>>>

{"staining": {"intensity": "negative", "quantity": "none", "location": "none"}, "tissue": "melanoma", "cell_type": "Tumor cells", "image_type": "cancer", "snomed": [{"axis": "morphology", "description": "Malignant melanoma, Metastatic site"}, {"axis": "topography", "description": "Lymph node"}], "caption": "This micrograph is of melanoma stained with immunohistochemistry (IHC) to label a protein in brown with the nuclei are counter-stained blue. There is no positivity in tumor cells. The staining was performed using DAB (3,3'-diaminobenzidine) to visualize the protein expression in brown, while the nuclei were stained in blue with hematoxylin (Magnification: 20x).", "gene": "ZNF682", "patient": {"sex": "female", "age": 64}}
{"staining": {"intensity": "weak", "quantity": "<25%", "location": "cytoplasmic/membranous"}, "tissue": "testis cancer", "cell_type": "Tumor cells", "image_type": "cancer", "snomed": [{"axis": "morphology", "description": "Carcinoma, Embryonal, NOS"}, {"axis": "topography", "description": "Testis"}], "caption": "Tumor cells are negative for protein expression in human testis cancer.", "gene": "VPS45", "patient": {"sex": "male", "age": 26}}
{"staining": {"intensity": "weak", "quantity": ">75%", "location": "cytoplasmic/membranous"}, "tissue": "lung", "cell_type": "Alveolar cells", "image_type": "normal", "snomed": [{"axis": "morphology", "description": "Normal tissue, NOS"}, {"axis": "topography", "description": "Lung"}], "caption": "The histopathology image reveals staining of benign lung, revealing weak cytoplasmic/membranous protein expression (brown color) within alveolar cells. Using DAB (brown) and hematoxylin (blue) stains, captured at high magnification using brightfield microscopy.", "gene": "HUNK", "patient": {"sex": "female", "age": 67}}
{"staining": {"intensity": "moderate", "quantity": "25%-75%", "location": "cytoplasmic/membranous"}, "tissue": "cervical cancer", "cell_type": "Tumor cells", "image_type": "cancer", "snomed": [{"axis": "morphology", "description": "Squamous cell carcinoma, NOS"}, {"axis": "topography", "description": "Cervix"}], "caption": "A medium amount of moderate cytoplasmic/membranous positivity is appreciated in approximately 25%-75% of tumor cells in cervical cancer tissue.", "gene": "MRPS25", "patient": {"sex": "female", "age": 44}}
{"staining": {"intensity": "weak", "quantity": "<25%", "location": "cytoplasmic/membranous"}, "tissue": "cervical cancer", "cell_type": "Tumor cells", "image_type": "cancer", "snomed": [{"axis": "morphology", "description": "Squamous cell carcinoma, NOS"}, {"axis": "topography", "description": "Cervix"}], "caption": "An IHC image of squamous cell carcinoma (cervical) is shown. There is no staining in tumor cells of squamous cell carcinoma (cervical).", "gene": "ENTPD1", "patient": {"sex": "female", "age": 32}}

<<<

WHAT IS BEING ASKED ->
Repeat the material in full, exactly as it reads.

RESULT OF THIS EXERCISE ->
{"staining": {"intensity": "negative", "quantity": "none", "location": "none"}, "tissue": "melanoma", "cell_type": "Tumor cells", "image_type": "cancer", "snomed": [{"axis": "morphology", "description": "Malignant melanoma, Metastatic site"}, {"axis": "topography", "description": "Lymph node"}], "caption": "This micrograph is of melanoma stained with immunohistochemistry (IHC) to label a protein in brown with the nuclei are counter-stained blue. There is no positivity in tumor cells. The staining was performed using DAB (3,3'-diaminobenzidine) to visualize the protein expression in brown, while the nuclei were stained in blue with hematoxylin (Magnification: 20x).", "gene": "ZNF682", "patient": {"sex": "female", "age": 64}}
{"staining": {"intensity": "weak", "quantity": "<25%", "location": "cytoplasmic/membranous"}, "tissue": "testis cancer", "cell_type": "Tumor cells", "image_type": "cancer", "snomed": [{"axis": "morphology", "description": "Carcinoma, Embryonal, NOS"}, {"axis": "topography", "description": "Testis"}], "caption": "Tumor cells are negative for protein expression in human testis cancer.", "gene": "VPS45", "patient": {"sex": "male", "age": 26}}
{"staining": {"intensity": "weak", "quantity": ">75%", "location": "cytoplasmic/membranous"}, "tissue": "lung", "cell_type": "Alveolar cells", "image_type": "normal", "snomed": [{"axis": "morphology", "description": "Normal tissue, NOS"}, {"axis": "topography", "description": "Lung"}], "caption": "The histopathology image reveals staining of benign lung, revealing weak cytoplasmic/membranous protein expression (brown color) within alveolar cells. Using DAB (brown) and hematoxylin (blue) stains, captured at high magnification using brightfield microscopy.", "gene": "HUNK", "patient": {"sex": "female", "age": 67}}
{"staining": {"intensity": "moderate", "quantity": "25%-75%", "location": "cytoplasmic/membranous"}, "tissue": "cervical cancer", "cell_type": "Tumor cells", "image_type": "cancer", "snomed": [{"axis": "morphology", "description": "Squamous cell carcinoma, NOS"}, {"axis": "topography", "description": "Cervix"}], "caption": "A medium amount of moderate cytoplasmic/membranous positivity is appreciated in approximately 25%-75% of tumor cells in cervical cancer tissue.", "gene": "MRPS25", "patient": {"sex": "female", "age": 44}}
{"staining": {"intensity": "weak", "quantity": "<25%", "location": "cytoplasmic/membranous"}, "tissue": "cervical cancer", "cell_type": "Tumor cells", "image_type": "cancer", "snomed": [{"axis": "morphology", "description": "Squamous cell carcinoma, NOS"}, {"axis": "topography", "description": "Cervix"}], "caption": "An IHC image of squamous cell carcinoma (cervical) is shown. There is no staining in tumor cells of squamous cell carcinoma (cervical).", "gene": "ENTPD1", "patient": {"sex": "female", "age": 32}}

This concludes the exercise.